[EGREGORE] Partie III, chapitre 79

79.
« J’aimerais entendre vos problèmes », dit le chef, « et contribuer à les résoudre. »
« La vie de notre cité doit pouvoir être améliorée. C’est pourquoi j’y ai réfléchi et je
voulais vous faire une proposition. Je vais ouvrir la chefferie dès maintenant et vous
pourrez me faire part un par un de tout ce qui pourrait être amélioré dans la cité.
Nous recommencerons demain, et autant de fois que nécessaire. Je prendrai des
notes, et je les soumettrai au représentant impérial lors de sa prochaine visite. »
« Je ne suis pas devenu chef pour être l’homme qui vous empêche d’être heureux au
nom de l’Empereur, mais bien pour être l’homme qui vous aide à construire ce
bonheur. Et Tadeusz a passé les dernières minutes à vous exposer les raisons pour
lesquelles j’échoue aujourd’hui à être cet homme-là. Un chef de cité devrait être au
service de ses habitants. A votre service. Je le remercie de me l’avoir fait
comprendre. C’est pourquoi je profite de cette occasion pour vous demander à tous
de m’aider à mieux faire.
Et si l’expérience est concluante pour vous, nous la reconduirons ensemble
régulièrement, ceci afin d’être sûr que vous soyez entendus. Faites passer le mot.

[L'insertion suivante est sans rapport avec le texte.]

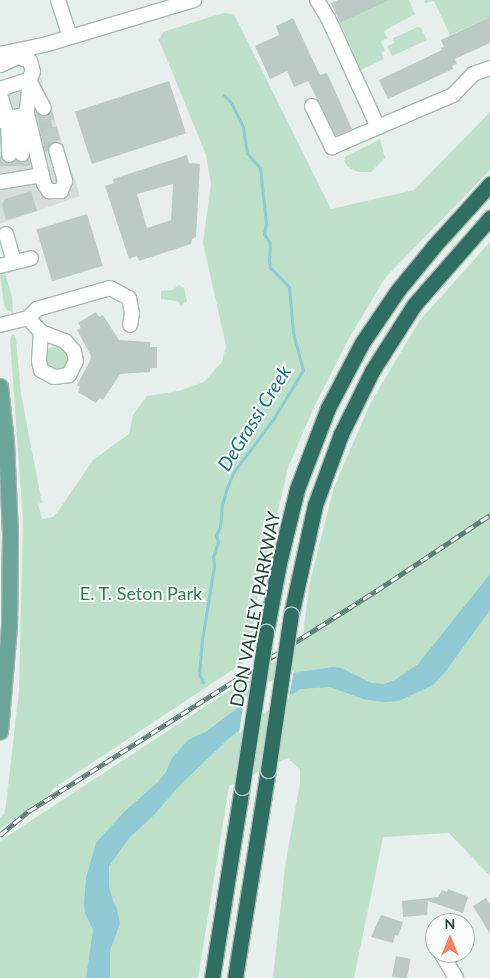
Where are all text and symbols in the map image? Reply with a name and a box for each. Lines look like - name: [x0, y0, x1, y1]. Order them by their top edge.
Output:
- water label: DeGrassi Creek: [213, 361, 295, 475]
- street label: DON VALLEY PARKWAY: [225, 509, 285, 709]
- park label: E. T. Seton Park: [79, 582, 203, 604]
- north arrow: [425, 913, 475, 963]
- text: N: [445, 915, 455, 932]

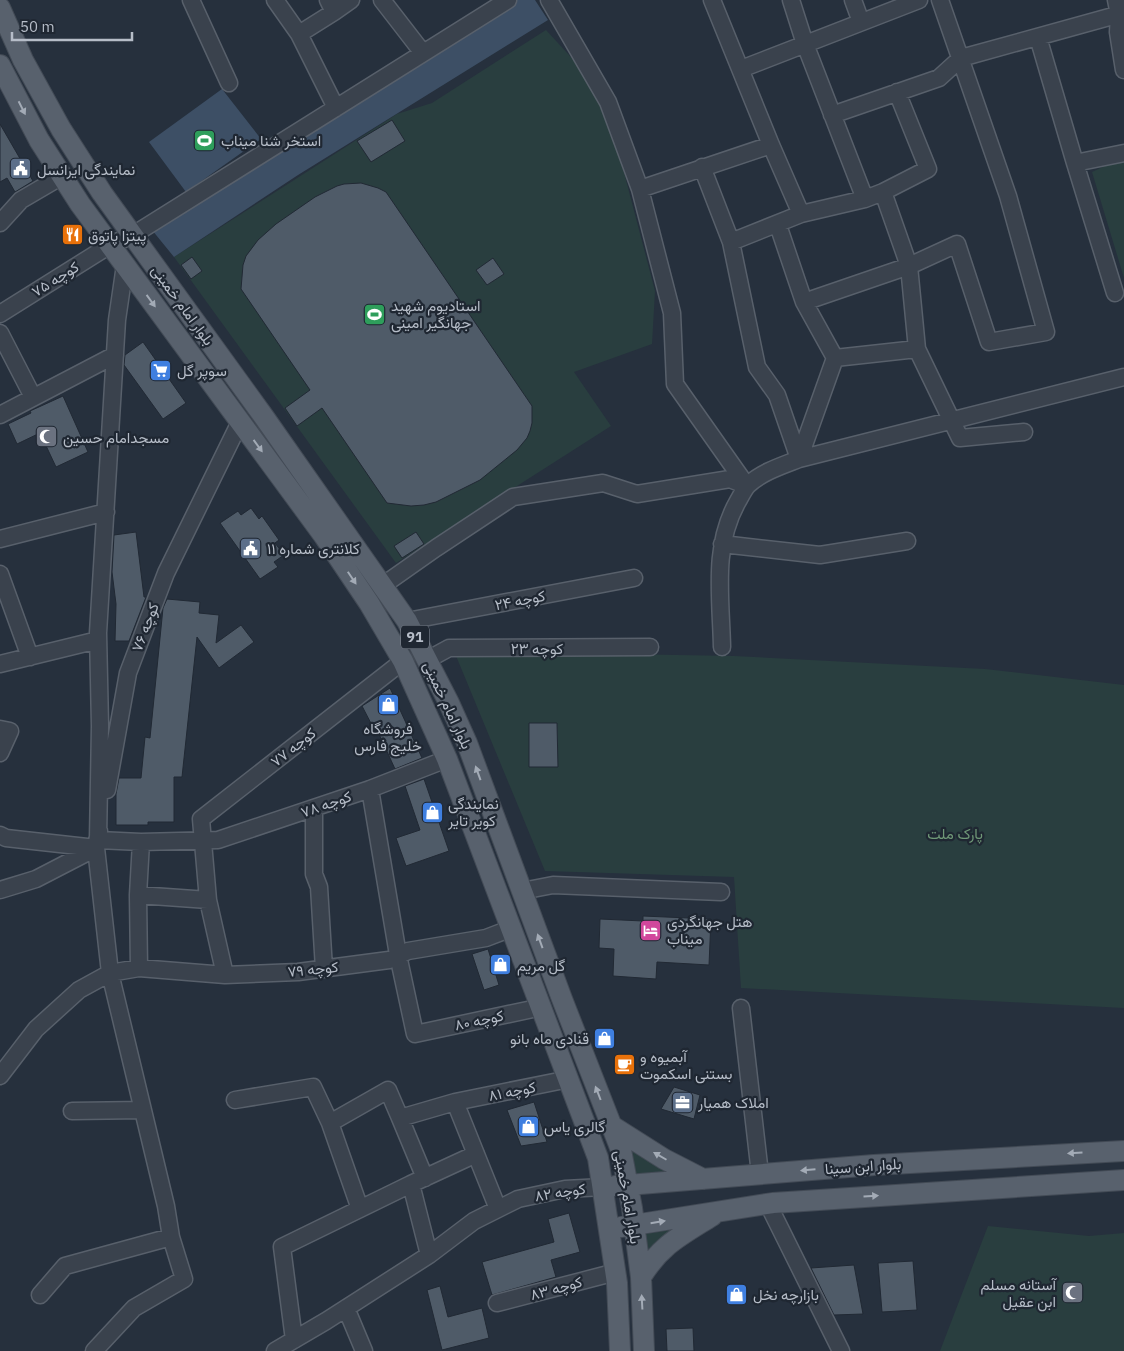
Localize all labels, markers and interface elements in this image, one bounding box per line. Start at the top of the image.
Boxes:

Ceux qui souhaitent construire leur nouvelle vie peuvent me suivre à la chefferie
dès maintenant. »
Le chef se tourna vers Tadeusz pour le coup de grâce : « Enfin, pour sceller ce
contrat que nous sommes en train de conclure et prouver ma bonne volonté, je
prends devant vous la décision d’annuler l’enquête ouverte sur Tadeusz, ceci afin
qu’il puisse lui aussi contribuer à cet effort commun vers de meilleures conditions
de vie. En étant par exemple éligible au poste du chef de cité qu’il vous a dit
convoiter plus tôt. A ce sujet, si tel est votre décision, et toujours dans cet esprit de
respect, j’en prendrai note et j’accepterai de m’y soumettre. »

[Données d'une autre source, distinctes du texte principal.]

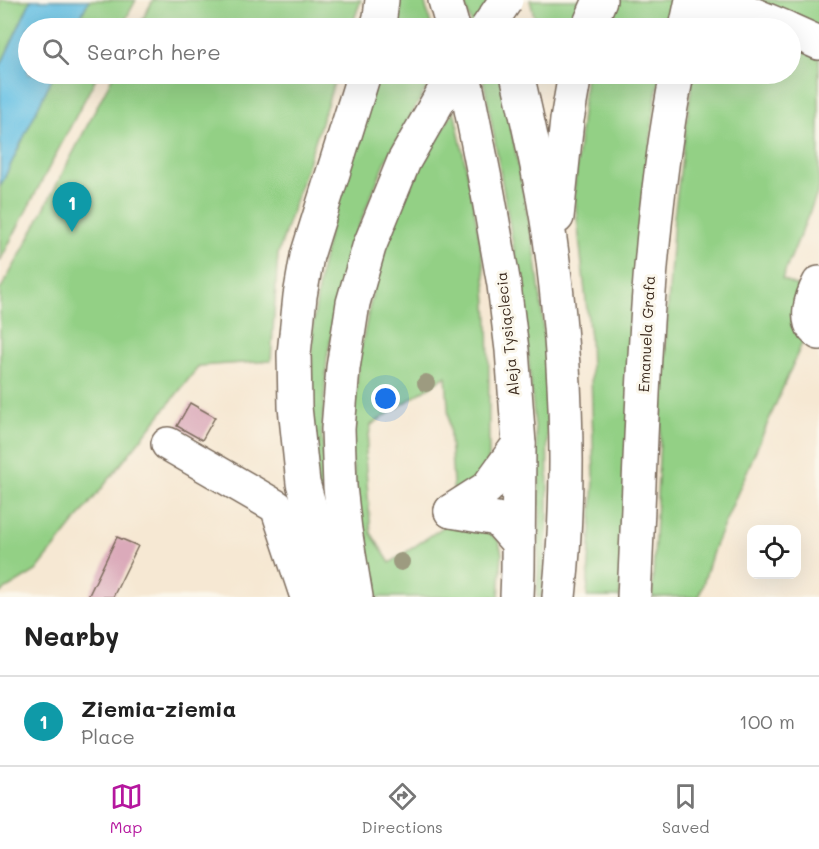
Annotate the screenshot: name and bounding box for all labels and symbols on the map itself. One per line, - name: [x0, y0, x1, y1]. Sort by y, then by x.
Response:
- pin: 1: [52, 182, 92, 232]
- street label: Aleja Tysiąclecia: [491, 271, 523, 397]
- street label: Emanuela Grafa: [633, 275, 659, 393]
- your location: [371, 384, 400, 413]

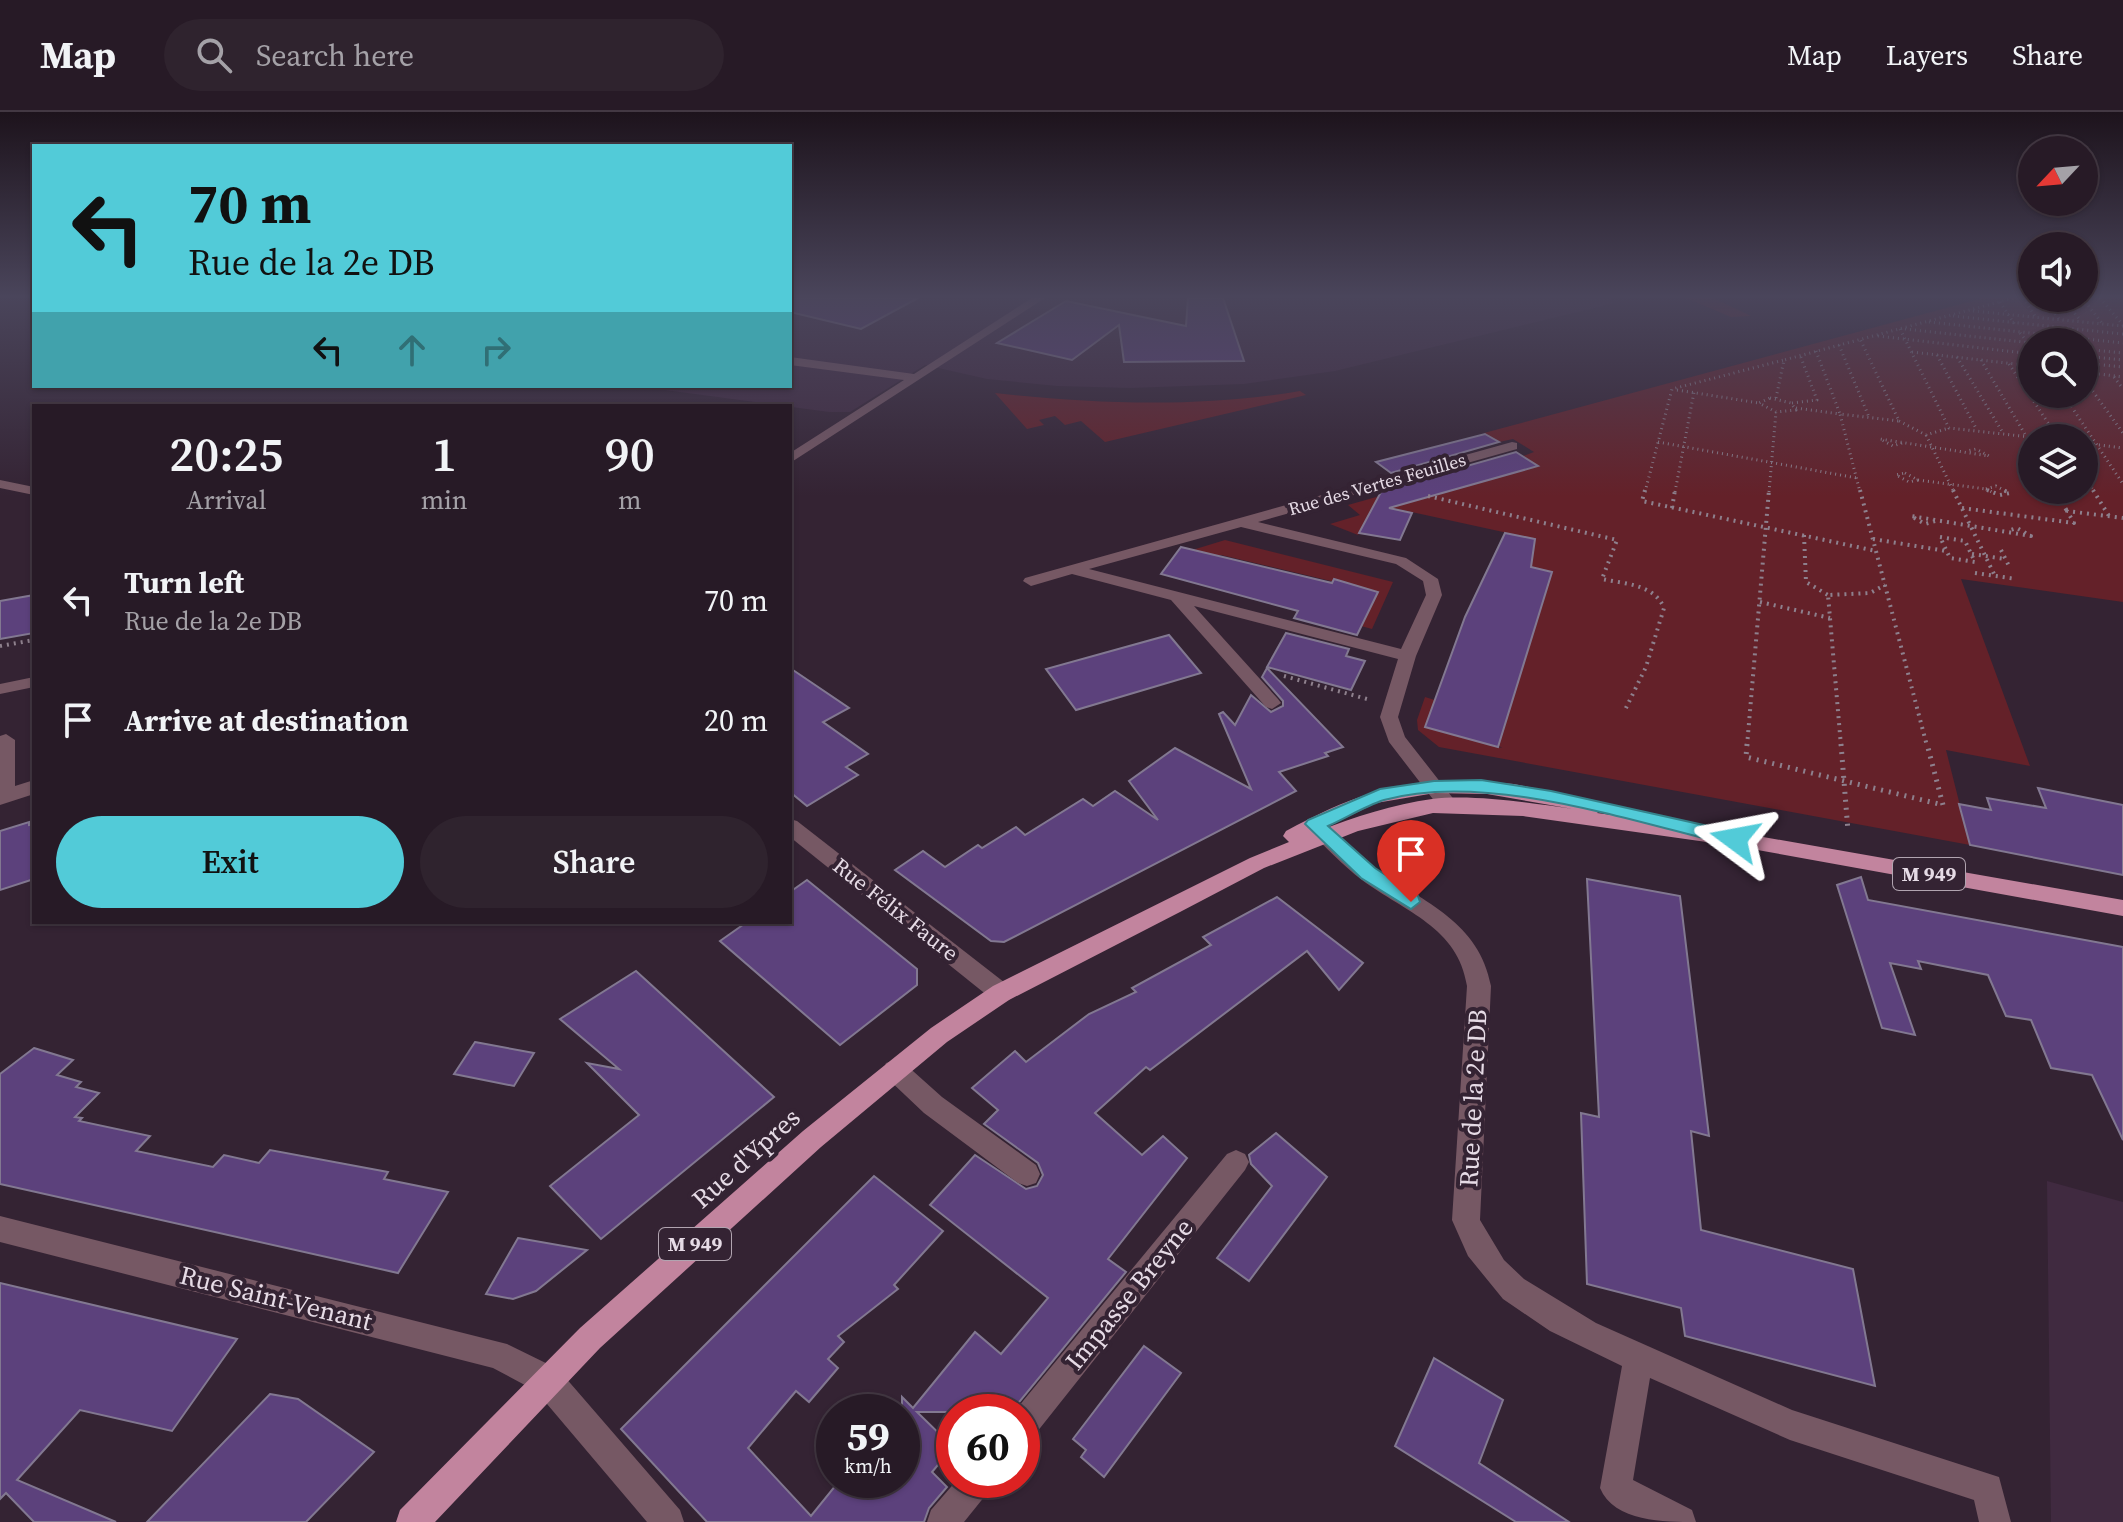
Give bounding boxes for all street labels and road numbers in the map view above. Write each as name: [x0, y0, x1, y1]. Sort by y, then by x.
street label: Rue des Vertes Feuilles: [1285, 447, 1469, 521]
street label: Rue Félix Faure: [827, 850, 965, 968]
road number: M 949: [1893, 858, 1965, 890]
street label: Rue de la 2e DB: [1450, 1008, 1496, 1188]
street label: Rue d'Ypres: [684, 1100, 808, 1216]
street label: Impasse Breyne: [1057, 1211, 1201, 1377]
road number: M 949: [659, 1228, 731, 1260]
street label: Rue Saint-Venant: [176, 1257, 377, 1339]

Cette contre-attaque était tout bonnement inattendue pour Tadeusz. Il n’avait
prévu aucune autre manœuvre venant du chef que celle de se défendre. Il avait
oublié dans ses calculs qu’il n’y a rien de plus redoutable qu’un homme qui n’a plus
rien à perdre.
Il avait acculé son adversaire au bord du précipice, mais il allait tomber avec lui.
Le chef descendit de l’estrade et se dirigea vers la chefferie. Il y eut un instant de
flottement, puis une personne s’extirpa de la foule et se mit à le suivre. Puis une
autre, puis une autre, puis une autre. Ainsi, tout le monde se mit à suivre le chef,
jusqu’à laisser derrière eux Tadeusz. Seul sur son estrade, la haine dans le regard.